* **Excerpt**:

::::

• Hey, guest user. Hope you're enjoying NeoGAF! Have you considered registering for an account? Come join us and add your take to the daily discourse.

NVIDIA Volta Unveiled (GV100 new GPU Architecture)

ethomaz

Banned
I can't find a thread about that.

Yesterday nVidia announced the first Volta GPU aimed at very high end of the compute market. While gamer GPU based on Volta will probably come in 2018 only it is good to have idia of the Pascal's sucessor.

I did a summary myself but you can read the article linked after that.


  • The first Volta GPUs are focused on business, HPC, and deep learning.
  • The first chip is codenamed GV100 (sucessor of GP100).
  • GV100 has 84SMs with 64 CUDA Cores each one (5376 CUDA Cores total).
  • There are a new processing unit called Tensor Cores, 8 per SM, 672 Tensor Cores total.
  • FP16 2:1, FP64 1:2 (compared with FP32 performance).
  • 1455MHz Boost Clock, 30TFs FP16, 15TFs FP32, 7.5TFs FP64.
  • 336 TMUs.
  • 16GB HBM2, 900GB/s bandwidth.
  • 21.1B transistors, 815mm2 die size in TSMC 12nm FFN (it is a improved 16nmFF+).
  • 128KB of L1 data cache/shared memory (split between both can be configurable now).
  • 300W TDP.
  • Launch in Q3 2017.

More info here: http://www.anandtech.com/show/11367...v100-gpu-and-tesla-v100-accelerator-announced

nVidia showed Kingsglaive: Final Fantasy XV demo running on Volta GPU.

https://www.youtube.com/watch?v=TIgQQz5SNxs

nVidia PR.

http://nvidianews.nvidia.com/news/n...next-era-of-ai-and-high-performance-computing

The Tesla V100 GPU leapfrogs previous generations of NVIDIA GPUs with groundbreaking technologies that enable it to shatter the 100 teraflops barrier of deep learning performance. They include:

  • Tensor Cores designed to speed AI workloads. Equipped with 640 Tensor Cores, V100 delivers 120 teraflops of deep learning performance, equivalent to the performance of 100 CPUs.
  • New GPU architecture with over 21 billion transistors. It pairs CUDA cores and Tensor Cores within a unified architecture, providing the performance of an AI supercomputer in a single GPU.
  • NVLink™ provides the next generation of high-speed interconnect linking GPUs, and GPUs to CPUs, with up to 2x the throughput of the prior generation NVLink.
  • 900 GB/sec HBM2 DRAM, developed in collaboration with Samsung, achieves 50 percent more memory bandwidth than previous generation GPUs, essential to support the extraordinary computing throughput of Volta.
  • Volta-optimized software, including CUDA, cuDNN and TensorRT™ software, which leading frameworks and applications can easily tap into to accelerate AI and research.
 

Gestault

Member
Processing FP64 data at only half of its FP32 rate sounds impressive to me. This may be a misunderstanding, but does that mean its efficiency is on the better side of the inverse-square law, or is it more of a linear scale-up?
 

ethomaz

Banned
Processing FP64 data at only half of its FP32 rate sounds impressive to me. This may be a misunderstanding, but does that mean its efficiency is on the better side of the inverse-square law, or is it more of a linear scale-up?

::::

* **Using the information**:
(1) In the thread on NVIDIA Volta, condense the paragraph beginning "Yesterday nVidia announced" into two or three short bullet points that keep its main facts.
(2) Translate this sentence from the thread on NVIDIA Volta into Spanish: "It pairs CUDA cores and Tensor Cores within a unified architecture, providing the performance of an AI supercomputer in a single GPU."
(3) Carry on the thread on NVIDIA Volta, starting after its final line.
The listing that comes after this text is not required for any of this work.

* **Information shown**:
::::

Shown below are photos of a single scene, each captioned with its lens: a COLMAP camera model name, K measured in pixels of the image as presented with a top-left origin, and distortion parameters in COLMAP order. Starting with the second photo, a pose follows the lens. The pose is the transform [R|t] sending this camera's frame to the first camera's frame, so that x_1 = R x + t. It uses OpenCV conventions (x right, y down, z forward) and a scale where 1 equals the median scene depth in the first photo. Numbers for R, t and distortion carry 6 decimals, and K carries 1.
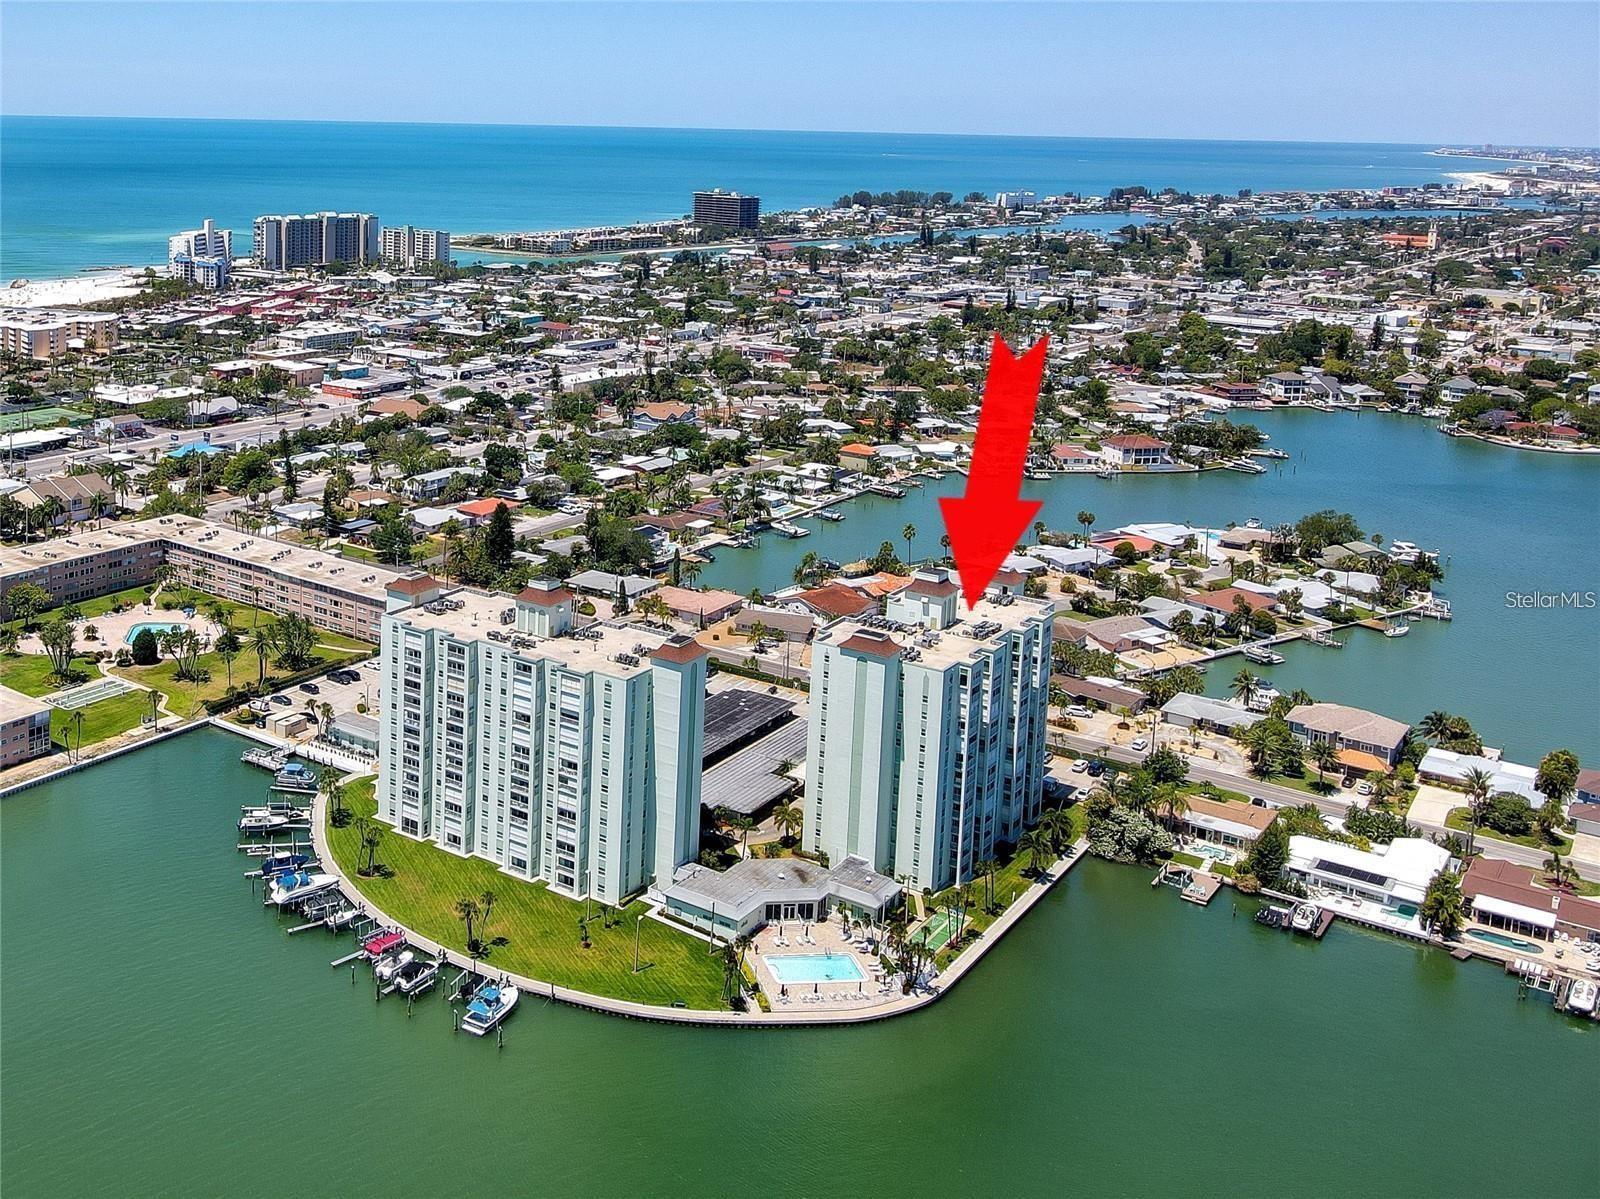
lens RADIAL K [[1184.2, 0, 800.0], [0, 1184.2, 599.5], [0, 0, 1]] dist [0.007216, 0.045015]
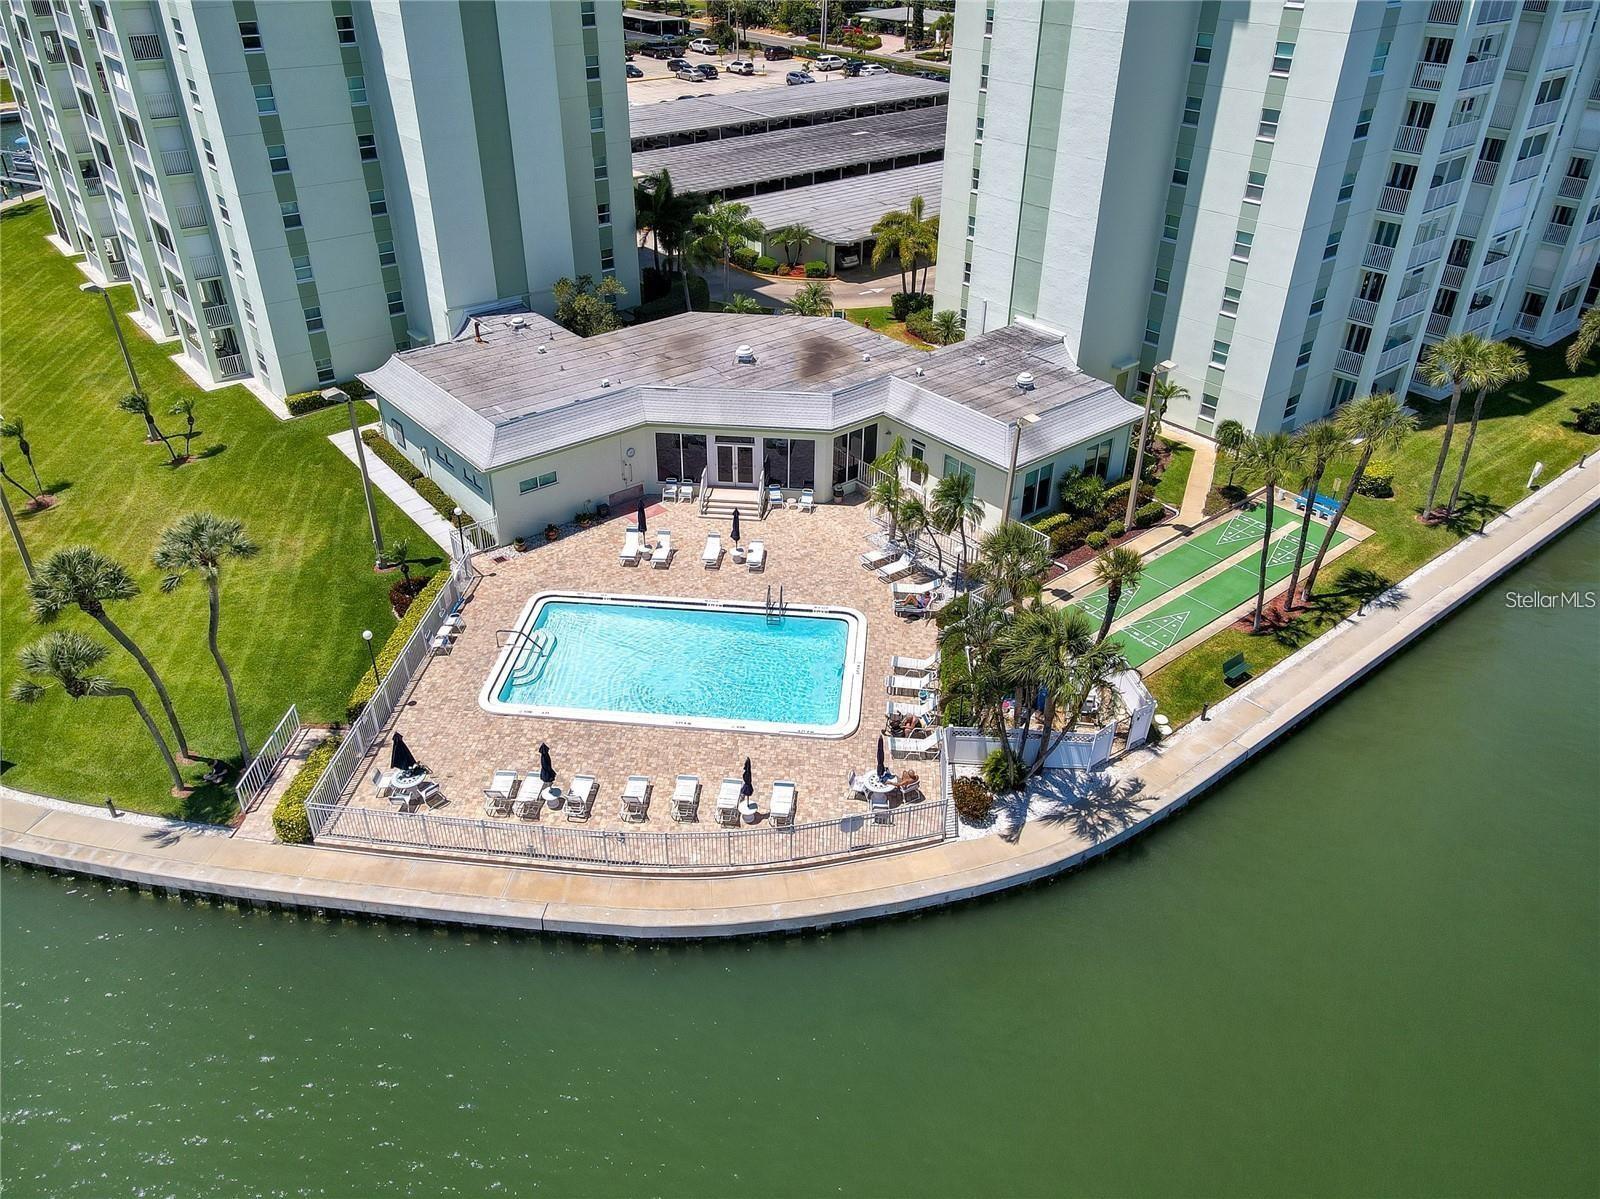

::::

* **Answer section**:
(1)
- NVIDIA announced its first Volta GPU the day before the post, targeting the very high end of the compute market.
- Volta-based gaming GPUs will probably not arrive until 2018.
- The announcement gives an early idea of what Pascal's successor will be like.

(2) Combina núcleos CUDA y Tensor Cores dentro de una arquitectura unificada, lo que proporciona el rendimiento de un superordenador de IA en una sola GPU.

(3)
That is not new.

Pascal GP100 already do 1:2 FP64:FP32... it is just that gaming GPU was capped.
 

ethomaz

Banned
How strong was gp 100 again? 20 (fp16) / 10 (fps 32) / 5 (fp64) tflops?
FP16 21.2 TFs
FP32 10.6 TFs
FP64 5.3 TFs

While there is the same number of units than GP102... clock is lower... so I expect GV100 to have lower clock than GV104 and GV102 too.
 

ISee

Member
FP16 21.2 TFs
FP32 10.6 TFs
FP64 5.3 TFs

While there is the same number of units than GP102... clock is lower... so I expect GV100 to have lower clock than GV104 and GV102 too.

The consumer versions will most likely have a higher clockspeed, but also less Tensor cores and therefore less shaders. Still ~15 tflops on a GTX 2070 with 8GB gddr6 are a possibility, imo. But that's just pure speculation.
 

McHuj

Member
Can't wait to upgrade my 1070. It was sufficient for 1080p, but since I've upgraded to 1440/144Hz, I've had to do the unthinkable and lower some settings.
 

ethomaz

Banned
The consumer versions will most likely have a higher clockspeed, but also less Tensor cores and therefore less shaders. Still ~15 tflops on a GTX 2070 with 8GB gddr6 are a possibility, imo. But that's just pure speculation.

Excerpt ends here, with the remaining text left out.